Desperate, the Wisconsin woman traveled hundreds of miles to seek a delicate operation — replacing under-arm lymph nodes lost in cancer surgery — as a small but growing number of hospitals offer microsurgical attempts at relief from lymphedema that help some patients but not all.
“Right in this area, feel that — that is your lymph node,” Dr. David Song of MedStar Georgetown University Hospital in Washington told Wolfe-Tank during a recent check-up.
Song, Georgetown’s plastic surgery chief, had removed healthy lymph nodes from Wolfe-Tank’s back and side and implanted them in the affected arm. As the new nodes took root, her arm was shrinking. A delighted Song’s only caution: “Take care of them,” by wearing a compression sleeve as prescribed.
“This isn’t a cure. I will still have to be careful,” said Wolfe-Tank, 51, of Hurley, Wis. But, “I will be able to cross-country ski again, just live a normal life. Look at my arm, it’s incredible.”
Lymphedema is a chronic swelling, often in an arm or leg, that in severe cases can be disfiguring, impair mobility, cause disabling pain, harden the skin and lead to infection.
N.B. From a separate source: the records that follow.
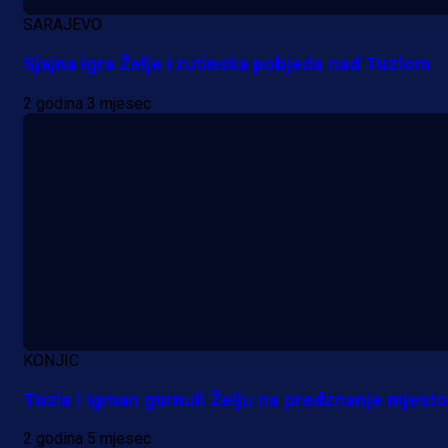
SARAJEVO
Sjajna igra Želje i rutinska pobjeda nad Tuzlom
2 godina 3 mjesec
KONJIC
Tuzla i Igman gurnuli Želju na predznanje mjesto
2 godina 5 mjesec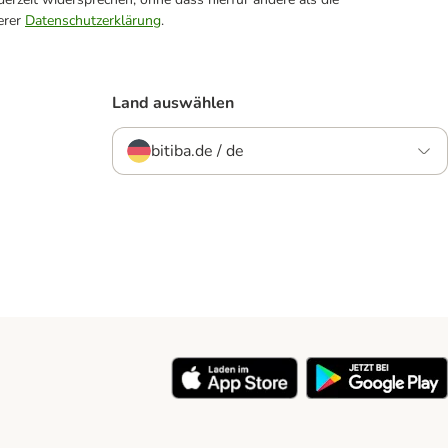
erer
Datenschutzerklärung
.
Land auswählen
bitiba.de / de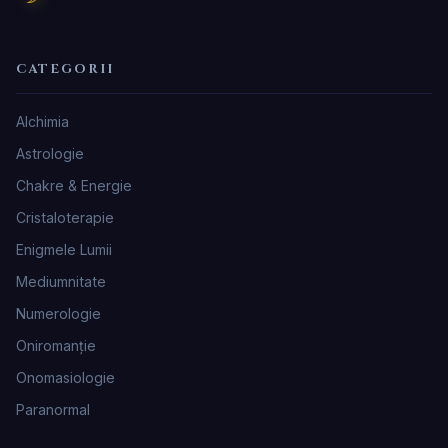
CATEGORII
Alchimia
Astrologie
Chakre & Energie
Cristaloterapie
Enigmele Lumii
Mediumnitate
Numerologie
Oniromanţie
Onomasiologie
Paranormal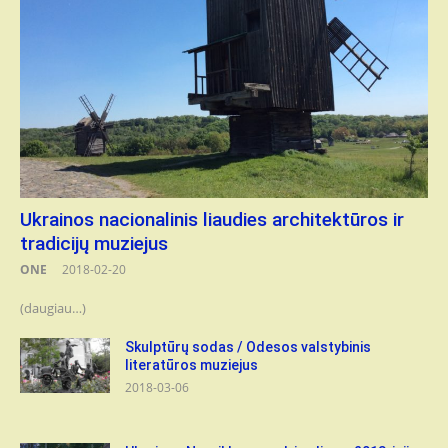
Ukrainos nacionalinis liaudies architektūros ir
tradicijų muziejus
ONE
2018-02-20
(daugiau…)
Skulptūrų sodas / Odesos valstybinis
literatūros muziejus
2018-03-06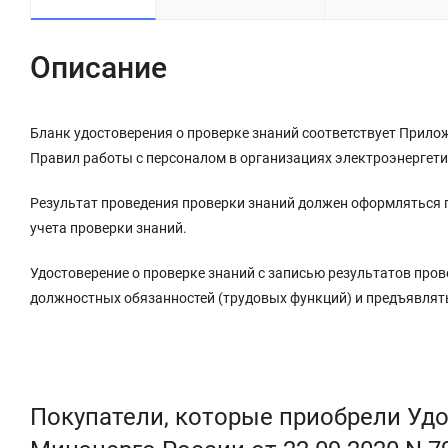
Описание
Бланк удостоверения о проверке знаний соответствует Прилож
Правил работы с персоналом в организациях электроэнергети
Результат проведения проверки знаний должен оформляться 
учета проверки знаний.
Удостоверение о проверке знаний с записью результатов про
должностных обязанностей (трудовых функций) и предъявлят
Покупатели, которые приобрели Удо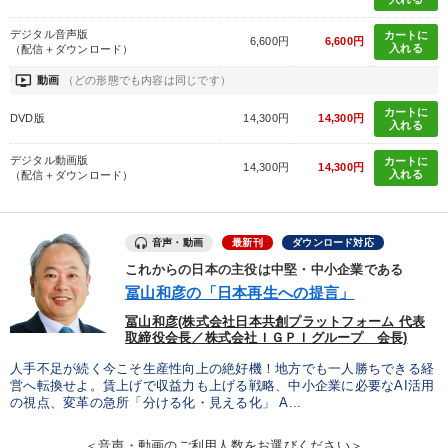
デジタル音声版
カートに
6,600円
6,600円
入れる
（配信＋ダウンロード）
ondemand_video
動画
（どの形態でも内容は同じです）
カートに
DVD版
14,300円
14,300円
入れる
デジタル動画版
カートに
14,300円
14,300円
入れる
（配信＋ダウンロード）
音声・動画
最新刊
ダウンロード対応
これからの日本の主役は中堅・中小企業である
冨山和彦の「日本再生への提言」
冨山和彦(株式会社日本共創プラットフォーム 代表
取締役会長／株式会社ＩＧＰＩグループ 会長)
人手不足が続く今こそ生産性向上の絶好機！地方でも一人勝ちできる経
営へ転換せよ。賃上げで収益力も上げる戦略、中小企業に必要なAI活用
の視点、変革の急所「分ける化・見える化」 A...
＜音声・動画のご利用人数をお選びください＞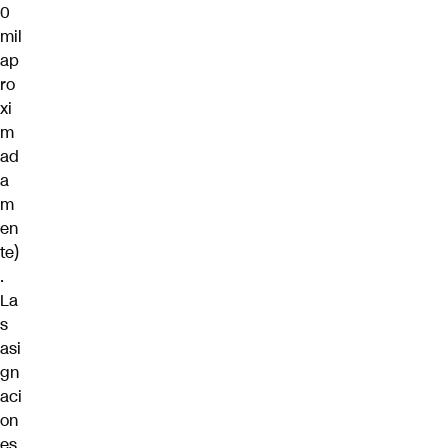
0
mil
ap
ro
xi
m
ad
a
m
en
te)
.
La
s
asi
gn
aci
on
es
Lymph nodes work like biological pumps in a network that’s part of the immune system. They drain watery fluid called lymph that, traveling through tiny channels, brings nutrients to cells and takes away bacteria and waste material. Lose or damage enough lymph nodes or channels in a particular area and that fluid builds up.
There’s no good count, but millions of Americans are estimated to have some degree of lymphedema, and while it can be hereditary or result from injury, many U.S. cases are a lasting side effect of treatment for a variety of cancers.
Consider breast cancer. While better surgical techniques in recent decades have lowered the risk, experts estimate that still about 6 percent of breast cancer survivors who undergo a “sentinel node biopsy” — removing a few nodes to check for spreading cancer — will develop lymphedema. That risk jumps to about 20 percent for women like Wolfe-Tank who need additional lymph nodes removed because of more advanced cancer. Radiation causes further harm.
Yet too often women aren’t warned about symptoms or checked for early signs, when lymphedema is more easily treated, said Dr. Sheldon Feldman of New York’s Montefiore Einstein Center for Cancer Care. He co-authored physician guidelines issued this fall by the American Society of Breast Surgeons on prevention and treatment of breast cancer-related lymphedema.
Typical patients have “had that swelling for a while,” Feldman said. “Now the treatment is an uphill battle.”
The main treatment consists of wearing compression bandages and massage to bring down swelling. A lymphedema specialist initially prescribed a large pump that massaged Wolfe-Tank’s arm for an hour a night, temporarily relieving some of the pain.
“But if I used my arm, I was back to square one,” Wolfe-Tank said. “I didn’t fit into my coat anymore. I live in the snow capital of Wisconsin. I’m not supposed to shovel. We’ve got to fix this.”
Wolfe-Tank had struggled for four years when an oncologist recommended lymph node transfer. The rationale: There are more lymph nodes in the body’s trunk than in the limbs — more avenues to drain off fluid — and thus it should be safe to move a few. Hunting for a surgeon, Wolfe-Tank found Song, who transferred about five nodes along with supportive blood vessels and other tissue, hoping they’d grow new channels to drain fluid.
It’s not the only option. A technique called lymphovenous bypass reroutes lymph-carrying channels, going around damaged or missing nodes to drain into veins instead.
Some surgeons use a variation of that technique protectively, in hopes of preventing lymphedema from forming in the first place. During the initial cancer surgery, they check which lymph-carrying channels the node removal left dangling — and connect them to blood vessels to drain.
“Surgical options offer great potential,” note the breast surgeons’ new guidelines. But they don’t work for everyone.
About a third of lymph node transfer patients see some positive effect, Song said.
And Feldman noted that over about the past decade, the microsurgeries have been studied only in small research trials, and results vary with surgeon experience. One debate is whether to offer lymph node transfer early, before patients build up as much damage as Wolfe-Tank did. Insurance coverage varies as well.
Feldman’s bottom line: Patients considering microsurgery should be evaluated in a comprehensive lymphedema program to determine their best options.